Entonces Samuel dijo a Saúl: Yo soy el vidente; Sube antes que yo al lugar alto y comeremos juntos; y por la mañana te dejaré ir, después de haberte revelado todos los secretos de tu corazón.
20 Üç gün önce kaybolan eşeklerin için kaygılanma. Onlar bulundu. İsrail'in özlemi kime yönelik? Sana ve babanın ailesine değil mi?”
En cuanto a tus asnos que han estado vagando durante tres días, no los busques, porque han regresado. ¿Y para quién son todas las cosas deseadas en Israel? ¿No son para ti y para la familia de tu padre?
21 Saul şu karşılığı verdi: “Ben İsrail oymaklarının en küçüğü olan Benyamin oymağından değil miyim? Ait olduğum boy da Benyamin oymağına bağlı bütün boyların en küçüğü değil mi?
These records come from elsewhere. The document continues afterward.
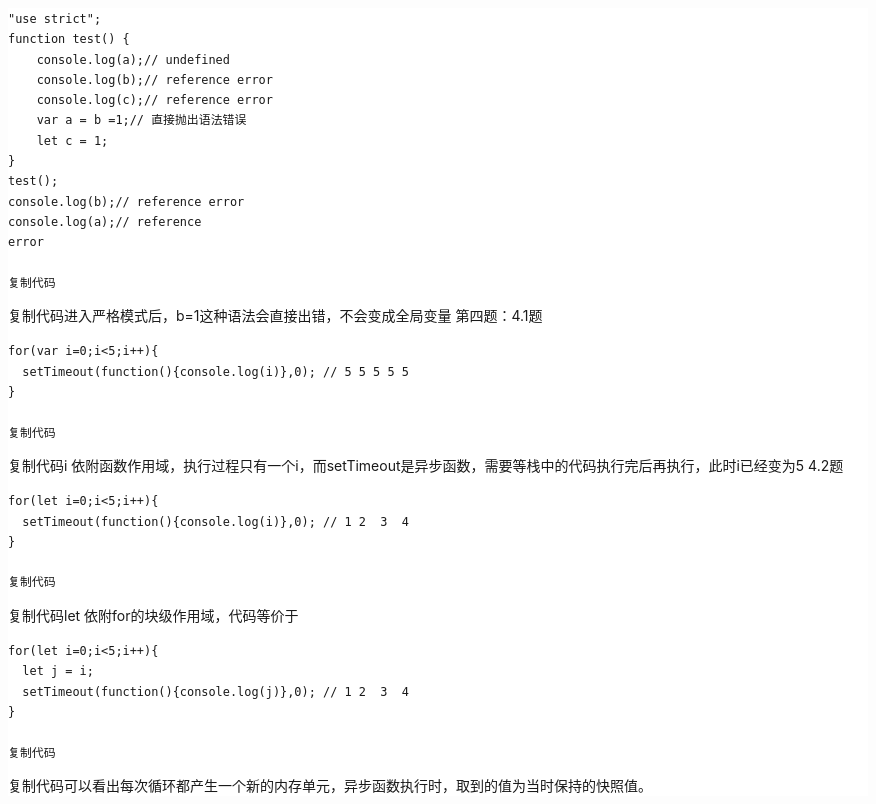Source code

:	"use strict";
	function test() {
	    console.log(a);// undefined
	    console.log(b);// reference error
	    console.log(c);// reference error
	    var a = b =1;// 直接抛出语法错误
	    let c = 1;
	}
	test();
	console.log(b);// reference error
	console.log(a);// reference
	error

	复制代码

复制代码进入严格模式后，b=1这种语法会直接出错，不会变成全局变量
第四题：4.1题

	for(var i=0;i<5;i++){
	  setTimeout(function(){console.log(i)},0); // 5 5 5 5 5
	}

	复制代码

复制代码i 依附函数作用域，执行过程只有一个i，而setTimeout是异步函数，需要等栈中的代码执行完后再执行，此时i已经变为5
4.2题

	for(let i=0;i<5;i++){
	  setTimeout(function(){console.log(i)},0); // 1 2  3  4
	}

	复制代码

复制代码let 依附for的块级作用域，代码等价于

	for(let i=0;i<5;i++){
	  let j = i;
	  setTimeout(function(){console.log(j)},0); // 1 2  3  4
	}

	复制代码

复制代码可以看出每次循环都产生一个新的内存单元，异步函数执行时，取到的值为当时保持的快照值。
Bana neden böyle şeyler söylüyorsun?”
Y Saúl dijo: ¿No soy yo el hombre de Benjamín, la más pequeña de todas las tribus de Israel? ¿Y mi familia la menor de las familias de Benjamín? ¿Por qué entonces me dices estas palabras?
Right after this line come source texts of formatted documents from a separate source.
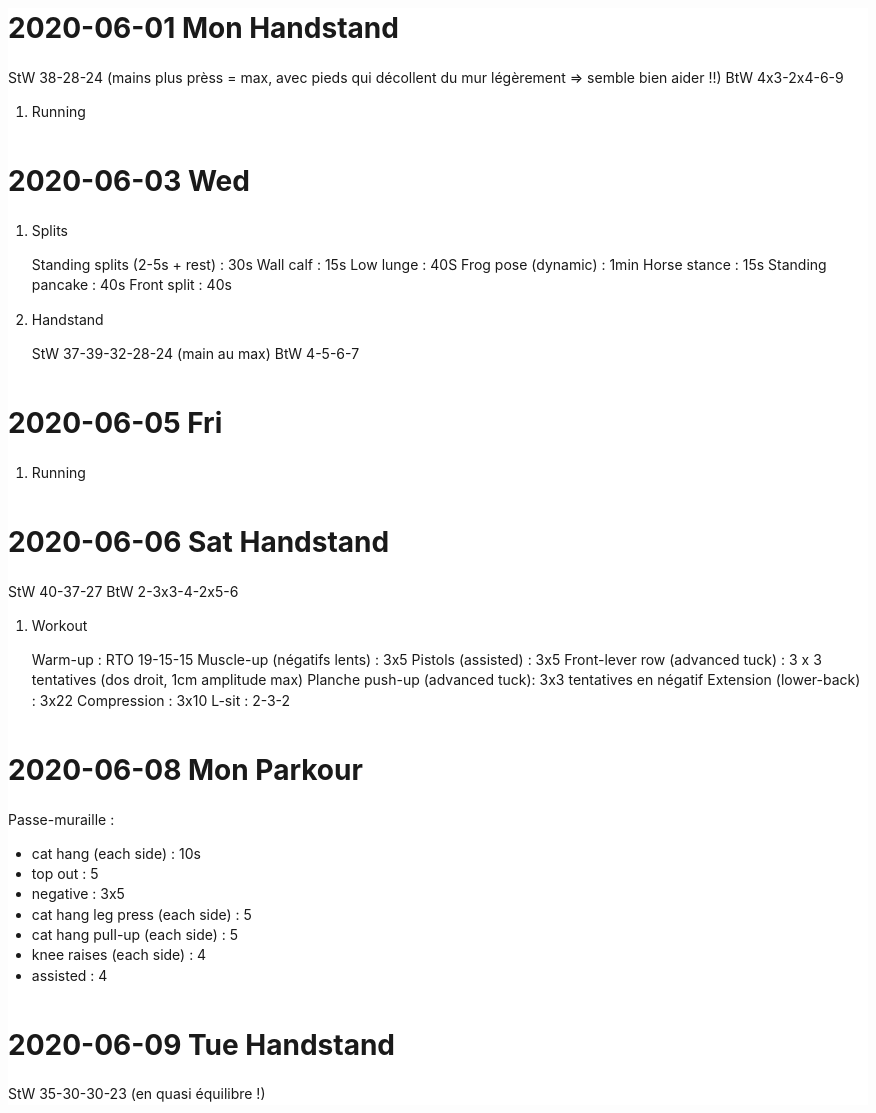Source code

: # 2020-06-01 Mon Handstand 

StW 38-28-24 (mains plus prèss = max, avec pieds qui décollent du
mur légèrement => semble bien aider !!) BtW 4x3-2x4-6-9

1.  Running

# 2020-06-03 Wed 

1.  Splits

    Standing splits (2-5s + rest) : 30s Wall calf : 15s Low lunge : 40S
    Frog pose (dynamic) : 1min Horse stance : 15s Standing pancake : 40s
    Front split : 40s

2.  Handstand

    StW 37-39-32-28-24 (main au max) BtW 4-5-6-7

# 2020-06-05 Fri 

1.  Running

# 2020-06-06 Sat Handstand 

StW 40-37-27 BtW 2-3x3-4-2x5-6

1.  Workout

    Warm-up : RTO 19-15-15 Muscle-up (négatifs lents) : 3x5 Pistols
    (assisted) : 3x5 Front-lever row (advanced tuck) : 3 x 3 tentatives
    (dos droit, 1cm amplitude max) Planche push-up (advanced tuck): 3x3
    tentatives en négatif Extension (lower-back) : 3x22 Compression :
    3x10 L-sit : 2-3-2

# 2020-06-08 Mon Parkour 

Passe-muraille :

-   cat hang (each side) : 10s
-   top out : 5
-   negative : 3x5
-   cat hang leg press (each side) : 5
-   cat hang pull-up (each side) : 5
-   knee raises (each side) : 4
-   assisted : 4

# 2020-06-09 Tue Handstand 

StW 35-30-30-23 (en quasi équilibre !)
22 Samuel Saul ile hizmetkârını alıp yemek odasına götürdü; yaklaşık otuz çağrılı arasında ilk sırayı onlara verdi.
Luego Samuel llevó a Saúl y su criado a la habitación de invitados, y les hizo ocupar el lugar principal entre todos los invitados que estaban allí, unas treinta personas.
23 Sonra aşçıya, “Sana verdiğim ve bir kenara ayırmanı söylediğim payı getir” dedi.
Entonces Samuel dijo al cocinero: Dame la porción que te di para que apartaras.
24 Aşçı budu getirip Saul'un önüne koydu. Samuel, “İşte senin için ayrılan parça, buyur ye!” dedi, “Çünkü bunu belirtilen gün çağırdığım halkla birlikte yemen için sakladım.” O gün Saul Samuel'le yemek yedi.
Y el cocinero tomó la pierna con la cola gruesa y la puso delante de Saúl. Y Samuel dijo: Esta es la parte que se ha guardado para ti. Tómala como tu parte de la fiesta; porque se ha guardado para ti hasta que llegó el momento adecuado y hasta que los invitados estuvieron presentes. Así que ese día Saúl comió con Samuel.
25 Tapınma yerinden kente indikten sonra Samuel evinin damında Saul'la konuştu.
Cuando bajaron del lugar alto al pueblo, donde habían preparado una cama para Saúl, se fue a descansar.
26 Sabah erkenden, şafak sökerken kalktılar. Samuel, damdan Saul'u çağırıp, “Hazırlan, seni göndereceğim” dedi. Saul kalktı. Samuel'le birlikte dışarı çıktılar.
Y al amanecer, Samuel dijo a Saúl en el techo: Levántate para que sigas tu viaje. Entonces se levantó Saúl, y él y Samuel salieron juntos.
27 Kentin sınırına yaklaşırken Samuel Saul'a, “Hizmetkâra önümüzden gitmesini söyle” dedi. Hizmetkâr öne geçince, Samuel, “Ama sen dur” diye ekledi, “Sana Tanrı'nın sözünü bildireceğim.”
Y en su camino hasta las afueras de la ciudad, Samuel le dijo a Saúl: Dile a tu siervo que siga adelante frente a nosotros, pero tú te quedas aquí para que pueda comunicarte lo que Dios a dicho.